▶ REQUIREMENT:
Copy out, word for word, the items below, starting with the line that contains "-20% sur TOUT + Livraison offerte" and going on through the line that contains "CONTÁCTENOS". Leave the pictures out.

▶ SOURCE INFORMATION:
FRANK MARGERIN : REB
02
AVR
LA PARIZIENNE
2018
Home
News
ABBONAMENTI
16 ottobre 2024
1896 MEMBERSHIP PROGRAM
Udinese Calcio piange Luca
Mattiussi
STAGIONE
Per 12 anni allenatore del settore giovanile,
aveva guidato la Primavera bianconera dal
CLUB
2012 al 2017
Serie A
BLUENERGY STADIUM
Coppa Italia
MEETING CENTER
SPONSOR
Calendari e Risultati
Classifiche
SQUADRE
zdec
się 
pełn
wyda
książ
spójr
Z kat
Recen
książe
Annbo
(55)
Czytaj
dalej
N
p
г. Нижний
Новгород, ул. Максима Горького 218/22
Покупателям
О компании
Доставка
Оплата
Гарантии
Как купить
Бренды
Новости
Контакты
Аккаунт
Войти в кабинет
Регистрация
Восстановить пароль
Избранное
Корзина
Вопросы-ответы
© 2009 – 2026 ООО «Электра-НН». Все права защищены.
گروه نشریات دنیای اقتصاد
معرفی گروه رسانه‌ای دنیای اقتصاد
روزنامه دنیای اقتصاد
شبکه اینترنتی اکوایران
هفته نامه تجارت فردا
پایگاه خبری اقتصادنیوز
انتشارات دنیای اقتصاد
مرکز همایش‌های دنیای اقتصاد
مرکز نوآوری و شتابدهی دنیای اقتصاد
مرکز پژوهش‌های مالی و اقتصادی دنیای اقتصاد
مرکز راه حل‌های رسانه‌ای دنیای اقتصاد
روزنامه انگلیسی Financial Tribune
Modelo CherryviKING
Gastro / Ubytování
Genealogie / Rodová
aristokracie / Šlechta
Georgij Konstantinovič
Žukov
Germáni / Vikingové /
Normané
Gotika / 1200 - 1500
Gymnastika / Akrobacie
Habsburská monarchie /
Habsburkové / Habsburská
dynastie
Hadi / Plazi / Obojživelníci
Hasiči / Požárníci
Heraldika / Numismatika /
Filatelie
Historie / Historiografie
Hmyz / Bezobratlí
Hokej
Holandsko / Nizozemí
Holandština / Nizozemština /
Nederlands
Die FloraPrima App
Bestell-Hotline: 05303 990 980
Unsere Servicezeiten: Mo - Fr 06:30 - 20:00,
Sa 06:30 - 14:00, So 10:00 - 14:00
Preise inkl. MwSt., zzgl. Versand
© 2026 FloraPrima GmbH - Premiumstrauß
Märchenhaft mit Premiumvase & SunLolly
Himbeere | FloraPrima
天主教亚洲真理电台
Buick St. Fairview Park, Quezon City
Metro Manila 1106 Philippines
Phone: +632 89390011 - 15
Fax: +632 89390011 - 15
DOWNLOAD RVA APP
==
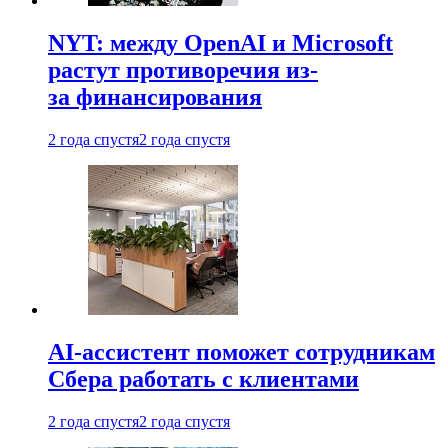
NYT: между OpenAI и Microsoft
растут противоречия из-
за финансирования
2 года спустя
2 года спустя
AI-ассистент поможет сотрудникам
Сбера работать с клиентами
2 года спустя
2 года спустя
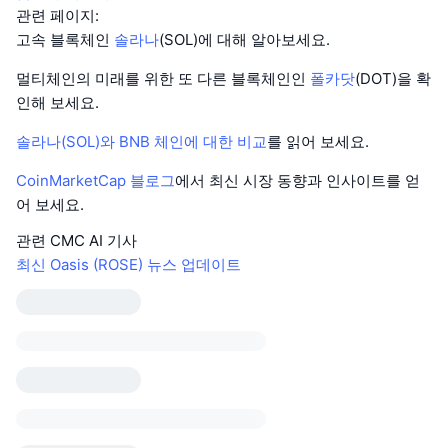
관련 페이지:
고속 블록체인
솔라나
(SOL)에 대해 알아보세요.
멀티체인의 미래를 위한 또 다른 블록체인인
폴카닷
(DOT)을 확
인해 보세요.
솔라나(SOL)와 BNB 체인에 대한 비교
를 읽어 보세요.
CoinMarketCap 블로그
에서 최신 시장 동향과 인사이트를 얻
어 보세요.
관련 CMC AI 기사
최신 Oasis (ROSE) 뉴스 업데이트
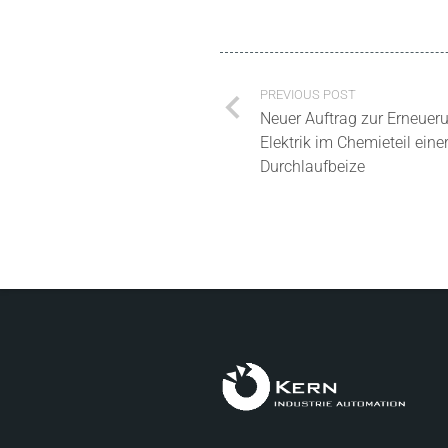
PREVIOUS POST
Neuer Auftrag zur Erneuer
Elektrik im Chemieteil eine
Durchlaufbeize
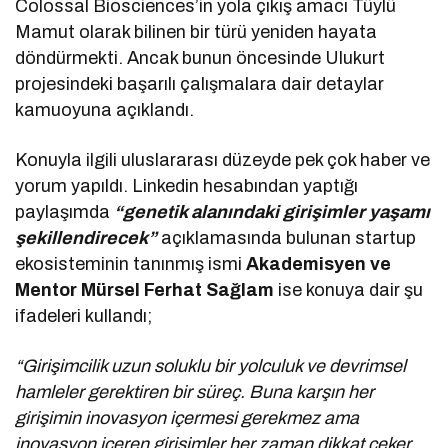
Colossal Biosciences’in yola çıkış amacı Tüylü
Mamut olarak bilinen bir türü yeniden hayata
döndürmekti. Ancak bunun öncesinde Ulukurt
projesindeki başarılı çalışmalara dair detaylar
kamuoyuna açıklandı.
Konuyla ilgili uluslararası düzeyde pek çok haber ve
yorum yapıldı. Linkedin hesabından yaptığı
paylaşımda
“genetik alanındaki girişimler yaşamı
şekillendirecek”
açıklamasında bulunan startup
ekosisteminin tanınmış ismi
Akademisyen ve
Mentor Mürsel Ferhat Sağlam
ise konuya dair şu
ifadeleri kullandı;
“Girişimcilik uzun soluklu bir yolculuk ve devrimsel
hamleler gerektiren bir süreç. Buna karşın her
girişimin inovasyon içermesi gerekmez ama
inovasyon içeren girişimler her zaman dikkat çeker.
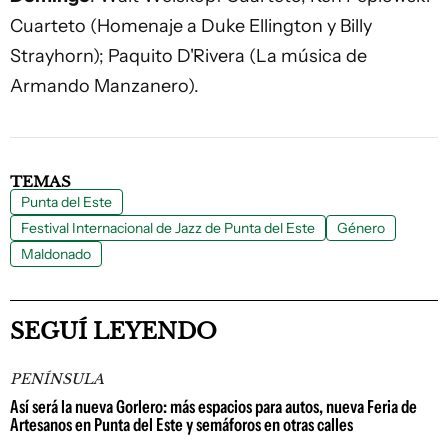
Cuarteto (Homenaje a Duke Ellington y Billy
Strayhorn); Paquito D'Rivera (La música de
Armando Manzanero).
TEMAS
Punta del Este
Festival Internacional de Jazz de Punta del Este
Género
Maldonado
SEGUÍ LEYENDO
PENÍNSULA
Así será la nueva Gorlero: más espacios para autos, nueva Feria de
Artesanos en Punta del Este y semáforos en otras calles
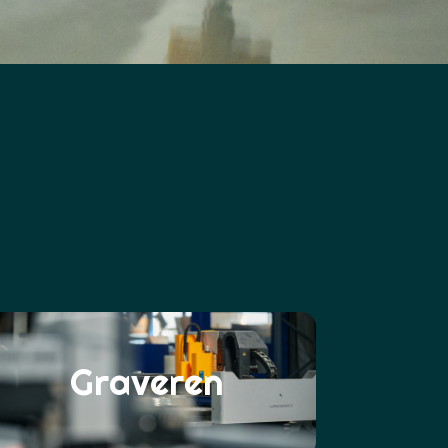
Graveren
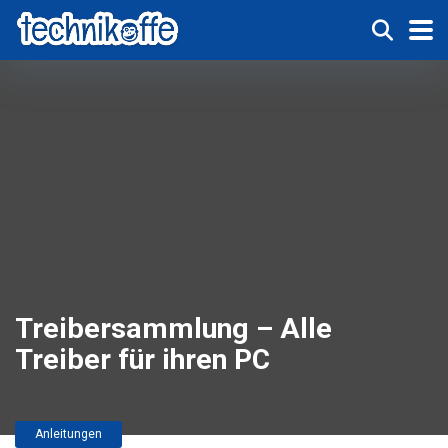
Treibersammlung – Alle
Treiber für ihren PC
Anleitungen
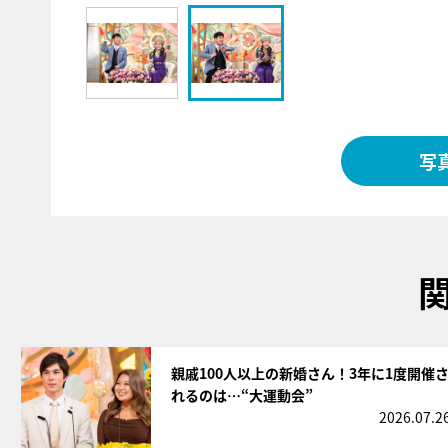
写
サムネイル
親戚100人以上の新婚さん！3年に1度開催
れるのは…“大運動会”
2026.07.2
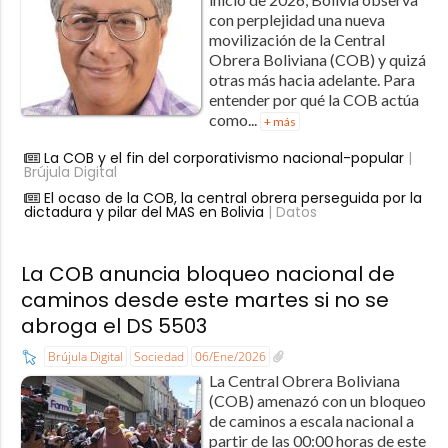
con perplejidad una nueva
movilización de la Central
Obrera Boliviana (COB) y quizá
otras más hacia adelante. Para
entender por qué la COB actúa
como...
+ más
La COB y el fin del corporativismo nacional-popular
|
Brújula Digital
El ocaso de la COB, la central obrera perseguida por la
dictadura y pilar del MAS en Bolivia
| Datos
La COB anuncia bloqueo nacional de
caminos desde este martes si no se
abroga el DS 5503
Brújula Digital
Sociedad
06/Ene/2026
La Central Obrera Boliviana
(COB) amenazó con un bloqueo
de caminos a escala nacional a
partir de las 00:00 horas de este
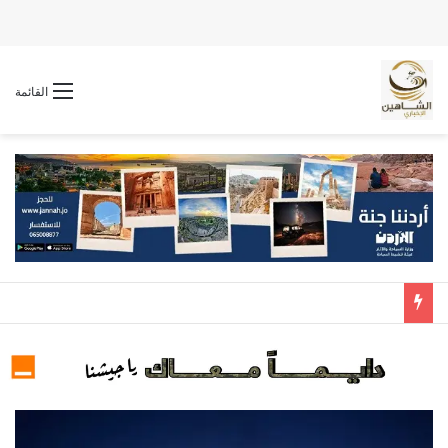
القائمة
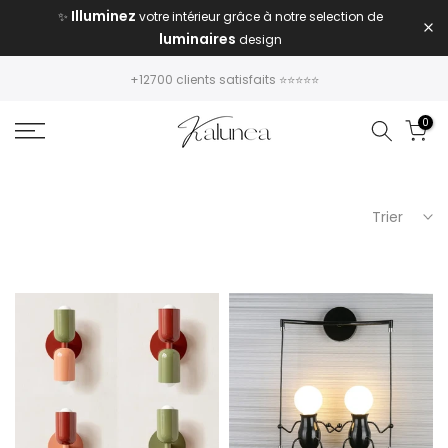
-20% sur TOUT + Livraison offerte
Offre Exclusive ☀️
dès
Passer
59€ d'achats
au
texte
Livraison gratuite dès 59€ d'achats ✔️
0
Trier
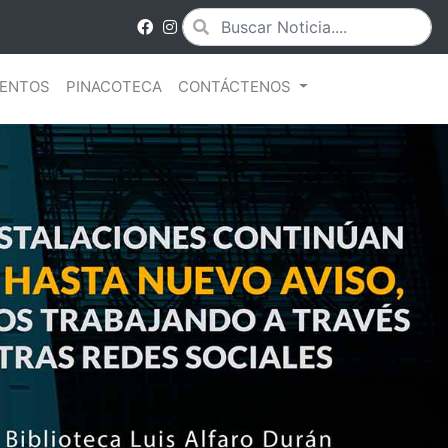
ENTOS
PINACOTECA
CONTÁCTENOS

▶ SOLUTION TO THIS PROBLEM:
-20% sur TOUT + Livraison offerte
Offre Exclusive ☀️
dès
Passer
59€ d'achats
au
texte
Livraison gratuite dès 59€ d'achats ✔️
0
Trier
ENTOS
PINACOTECA
CONTÁCTENOS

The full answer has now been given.